TASK BRIEF:
Look through the lines below for the word "LIST", and copy every line that has it.

[Start of section]

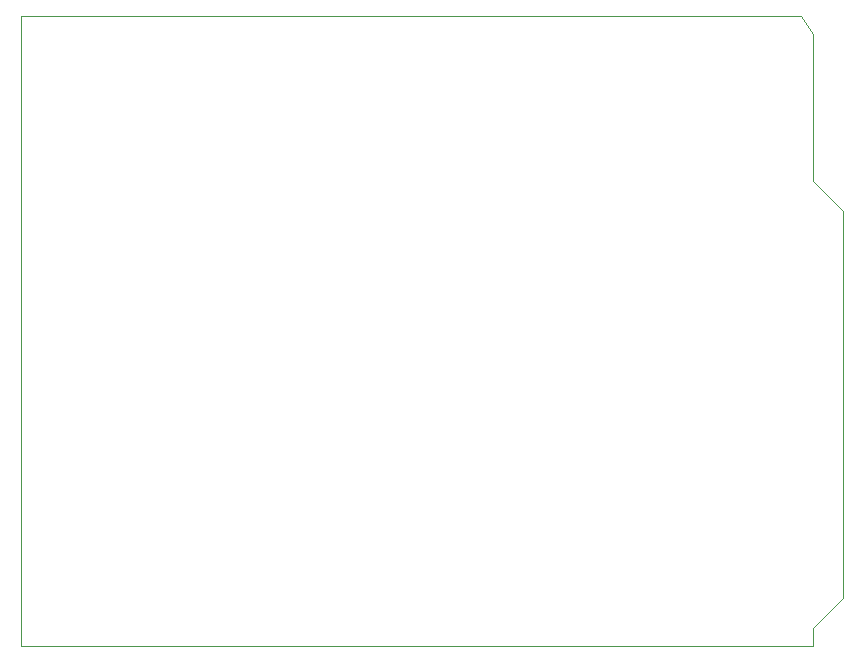
<source format=gbr>
%TF.GenerationSoftware,KiCad,Pcbnew,(5.1.10)-1*%
%TF.CreationDate,2022-04-08T18:55:06+02:00*%
%TF.ProjectId,shield_Arduino,73686965-6c64-45f4-9172-6475696e6f2e,rev?*%
%TF.SameCoordinates,Original*%
%TF.FileFunction,Profile,NP*%
%FSLAX46Y46*%
G04 Gerber Fmt 4.6, Leading zero omitted, Abs format (unit mm)*
G04 Created by KiCad (PCBNEW (5.1.10)-1) date 2022-04-08 18:55:06*
%MOMM*%
%LPD*%
G01*
G04 APERTURE LIST*
%TA.AperFunction,Profile*%
%ADD10C,0.050000*%
%TD*%
G04 APERTURE END LIST*
D10*
X171196000Y-150870920D02*
X171196000Y-118110000D01*
X171196000Y-118110000D02*
X168656000Y-115570000D01*
X168656000Y-153410920D02*
X171196000Y-150870920D01*
X168656000Y-154940000D02*
X168656000Y-153410920D01*
X101600000Y-154940000D02*
X168656000Y-154940000D01*
X101600000Y-101605080D02*
X101600000Y-154940000D01*
X167640000Y-101600000D02*
X101600000Y-101605080D01*
X168656000Y-103126540D02*
X167640000Y-101600000D01*
X168656000Y-115570000D02*
X168656000Y-103126540D01*
M02*

</source>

[End of section]

ANSWER SECTION:
G04 APERTURE LIST*
G04 APERTURE END LIST*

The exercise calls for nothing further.